# Blade Baits



## Bassthumb (Aug 22, 2008)

Do you guys know which brands of blade baits have high quality hooks? I love Vibee and silver buddies but the hooks are junk. Mandatory immediate change, I hate it. It takes me about a half hour to swap hooks on a bait and it is infuriating that you cant pay 2 bucks more for a quality hook option. Thanks for any suggestions


----------



## Farmhand (Jul 11, 2011)

I use captain jays blade baits. Seem to be good quality. The gale force tackle ones look real nice and they use good hooks but for some reason I never catch as many fish on them


----------



## hatteras1 (Jan 18, 2011)

The blade baits cost me about .25-.35 each to make (unpainted, not including lead) 
I've been pouring my own since 1980
Still one of my favorite baits, and losing them doesn't hurt so much.


----------



## josh617 (Jan 28, 2005)

buy a good pair of split ring pliers and put good hooks on the blades u like!


----------



## Bassthumb (Aug 22, 2008)

Yeah I bought the most expensive pair I could find.... didnt help.


----------



## Saugeyefisher (Jul 19, 2010)

Pulse blade baits from flatline lures have decent hooks. 
But I still run vibes. The hooks do suck,but but being splitshank makes them easy enuff yo swap out when needed... i always keep a pill bottle full


----------



## Shortdrift (Apr 5, 2004)

Bassthumb said:


> Yeah I bought the most expensive pair I could find.... didnt help.

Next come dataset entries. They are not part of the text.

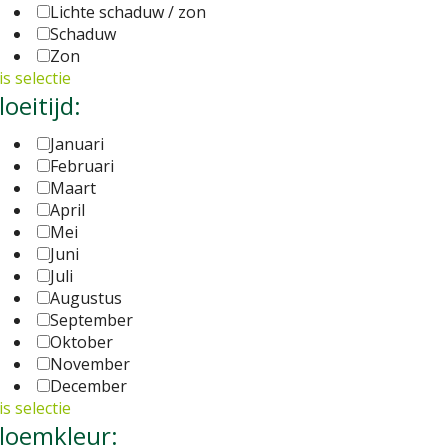
Lichte schaduw / zon
Schaduw
Zon
s selectie
loeitijd:
Januari
Februari
Maart
April
Mei
Juni
Juli
Augustus
September
Oktober
November
December
s selectie
loemkleur: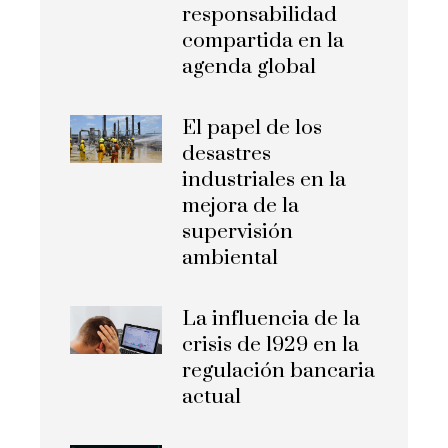
responsabilidad
compartida en la
agenda global
El papel de los
desastres
industriales en la
mejora de la
supervisión
ambiental
La influencia de la
crisis de 1929 en la
regulación bancaria
actual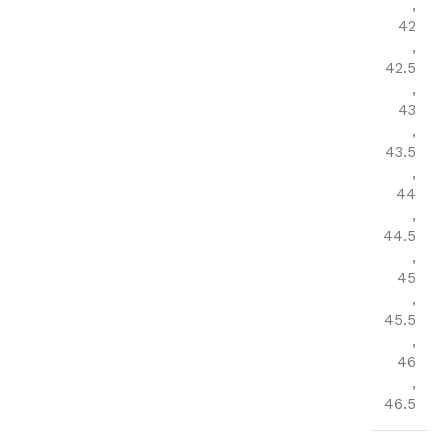
,
42
,
42.5
,
43
,
43.5
,
44
,
44.5
,
45
,
45.5
,
46
,
46.5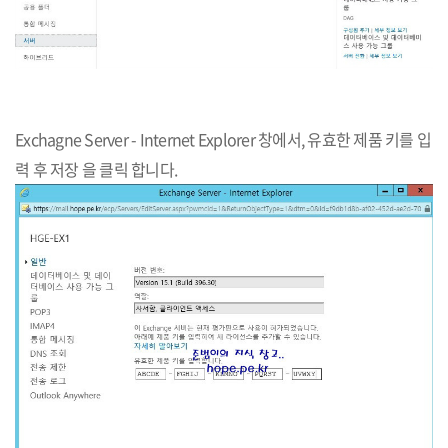
Exchagne Server - Internet Explorer 창에서, 유효한 제품 키를 입
력 후 저장 을 클릭 합니다.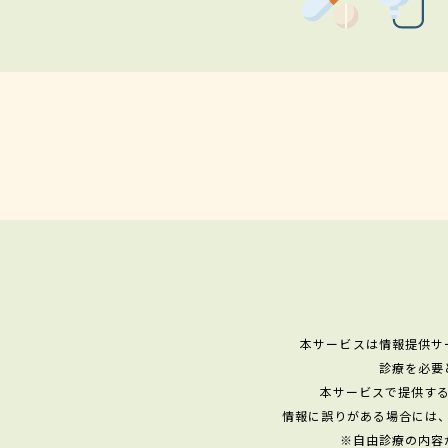
本サービスは情報提供サ
診療を必要
本サービスで提供す
情報に誤りがある場合には
※自由診療の内容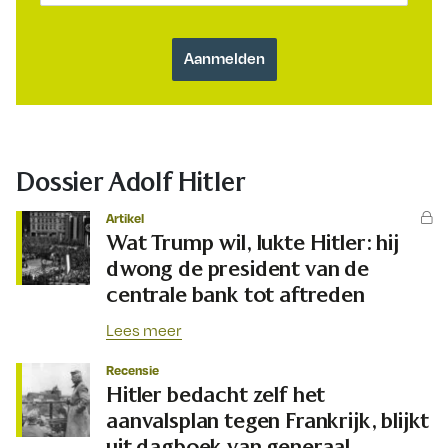
Dossier Adolf Hitler
Artikel
Wat Trump wil, lukte Hitler: hij
dwong de president van de
centrale bank tot aftreden
Lees meer
Recensie
Hitler bedacht zelf het
aanvalsplan tegen Frankrijk, blijkt
uit dagboek van generaal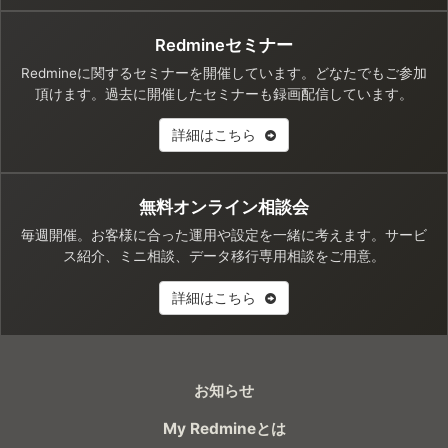
Redmineセミナー
Redmineに関するセミナーを開催しています。どなたでもご参加
頂けます。過去に開催したセミナーも録画配信しています。
詳細はこちら
無料オンライン相談会
毎週開催。お客様に合った運用や設定を一緒に考えます。サービ
ス紹介、ミニ相談、データ移行専用相談をご用意。
詳細はこちら
お知らせ
My Redmineとは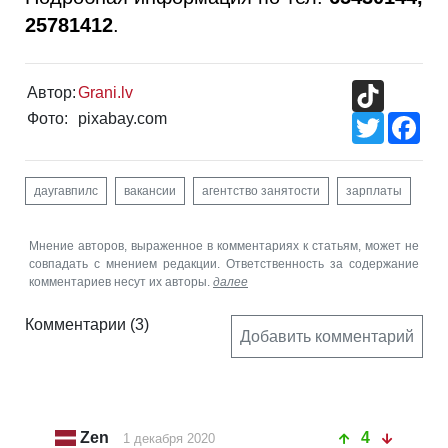
25781412
.
TikTok
Автор:
Grani.lv
Фото:
pixabay.com
Twitter
Fac
даугавпилс
вакансии
агентство занятости
зарплаты
Мнение авторов, выраженное в комментариях к статьям, может не
совпадать с мнением редакции. Ответственность за содержание
комментариев несут их авторы.
далее
Комментарии
(3)
Добавить комментарий
Zen
4
1 декабря 2020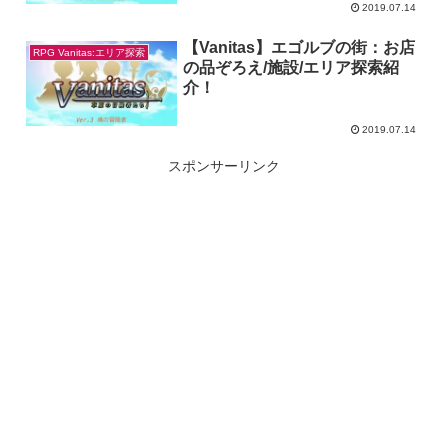
2019.07.14
【Vanitas】エゴルブの街：お店
RPG Vanitas:エリア探索
の品ぞろえ/施設/エリア探索紹
介！
2019.07.14
スポンサーリンク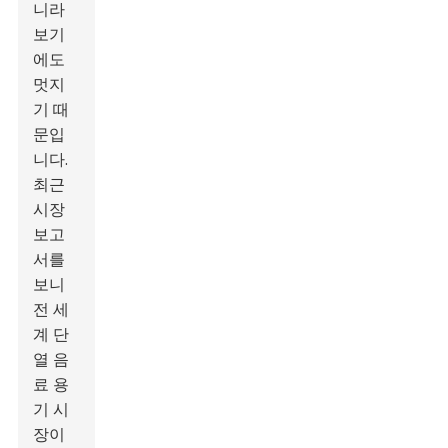
니라
보기
에도
멋지
기 때
문입
니다.
최근
시장
보고
서를
보니
전 세
계 단
열 음
료 용
기 시
장이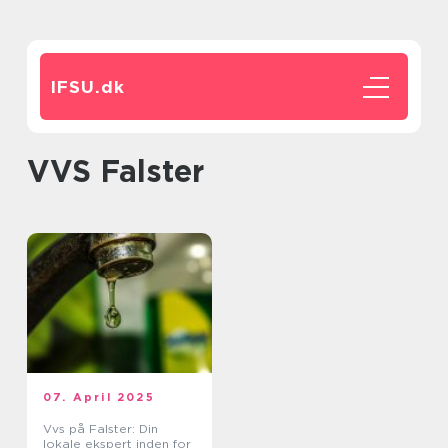
IFSU.
dk
VVS Falster
07. April 2025
Vvs på Falster: Din
lokale ekspert inden for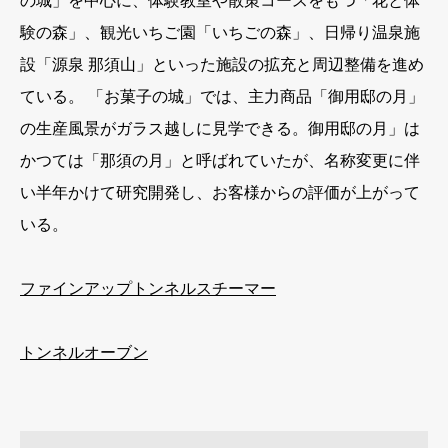
の城」を中心に、体験教室や散策コースをもつ「花と体
験の森」、観光いちご園「いちごの森」、日帰り温泉施
設「源泉 那須山」といった施設の拡充と周辺整備を進め
ている。 「お菓子の城」では、主力商品「御用邸の月」
の生産風景がガラス越しに見学できる。御用邸の月」は
かつては「那須の月」と呼ばれていたが、名称変更に伴
い半年かけて研究開発し、お客様からの評価が上がって
いる。
ファインアップトンネルスチーマー
トンネルオーブン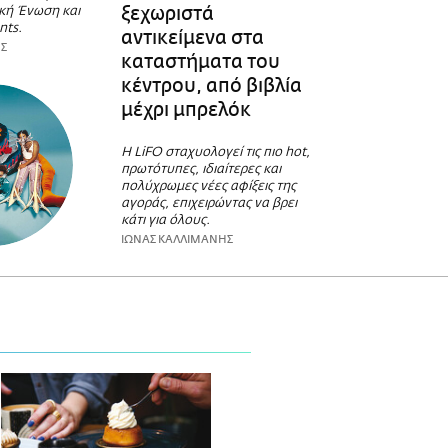
ξεχωριστά
κή Ένωση και
nts.
αντικείμενα στα
ΗΣ
καταστήματα του
κέντρου, από βιβλία
μέχρι μπρελόκ
Η LiFO σταχυολογεί τις πιο hot,
πρωτότυπες, ιδιαίτερες και
πολύχρωμες νέες αφίξεις της
αγοράς, επιχειρώντας να βρει
κάτι για όλους.
ΙΩΝΑΣ ΚΑΛΛΙΜΑΝΗΣ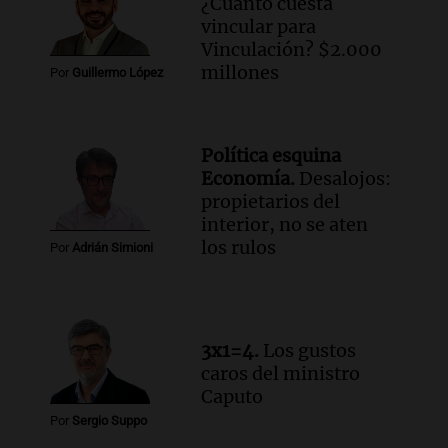
¿Cuánto cuesta
Una mañana para todos
vincular para
Episodios
Vinculación? $2.000
millones
Por
Guillermo López
Audio.
Joan Gaspart: "Sin Jorge, no sé si
Messi hubiera llegado adonde llegó"
Una mañana para todos
Episodios
Política esquina
Economía.
Desalojos:
Audio.
El orgullo y el sueño argentino de
propietarios del
Jorge Messi en una entrevista con Rony
interior, no se aten
Vargas en 2007
los rulos
Por
Adrián Simioni
Una mañana para todos
Episodios
Audio.
El abuelo de Agostina Vega, tras
las nuevas detenciones: "En esa casa
3x1=4.
Los gustos
todos tenían algo que ver"
caros del ministro
Una mañana para todos
Caputo
Episodios
Por
Sergio Suppo
Audio.
Una nutricionista derribó el mito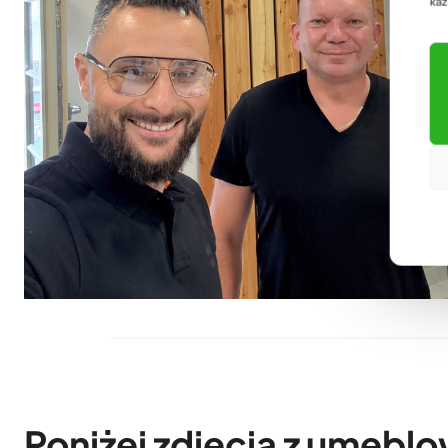
każ
Poniżej zdjęcia z umeblo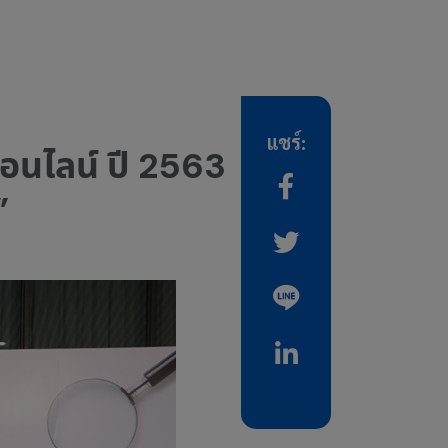
แชร์:
อนไลน์ ปี 2563
”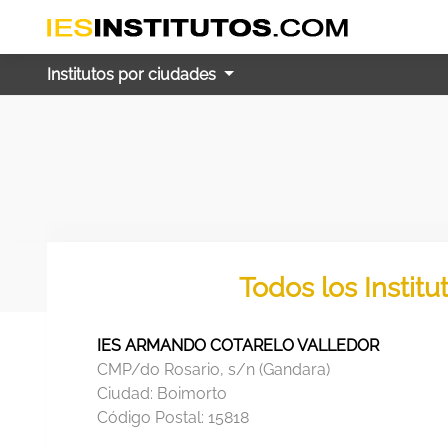
Institutos por ciudades
Todos los Instit
IES ARMANDO COTARELO VALLEDOR
CMP/do Rosario, s/n (Gandara)
Ciudad:
Boimorto
Código Postal:
15818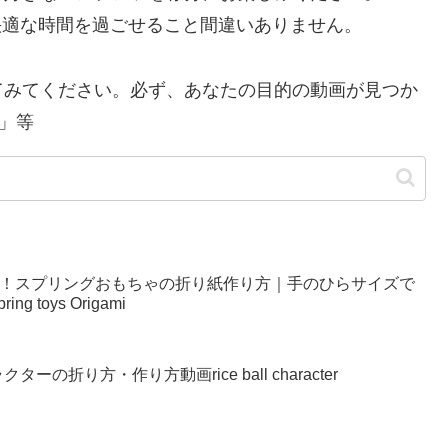
り快適な時間を過ごせること間違いありません。
てみてください。必ず、あなたの目的の動画が見つか
」等
い！スプリングおもちゃの折り紙作り方｜手のひらサイズで
g toys Origami
の折り方・作り方動画rice ball character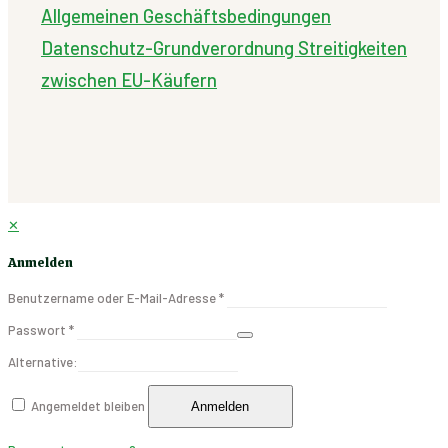
Allgemeinen Geschäftsbedingungen
Datenschutz-Grundverordnung
Streitigkeiten
zwischen EU-Käufern
✕
Anmelden
Benutzername oder E-Mail-Adresse
*
Passwort
*
Alternative:
Angemeldet bleiben
Anmelden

Practice makes perfect. I use VMC blade bait hooks as a replacement. Easy on and easy off, even when fishing. My buddy and I have a collasping hook retriever. I can't remember losing a single Vibe in the past two years.


----------



## hatteras1 (Jan 18, 2011)

I use #8 & #6 Mustad bronze. I use the green Aviation snips and clip the eyelet. It takes practice. I never use rings. The rings cause the hooks to get fouled too often for me when I'm casting.


----------



## josh617 (Jan 28, 2005)

Bassthumb said:


> Yeah I bought the most expensive pair I could find.... didnt help.


And some reading glasses!


----------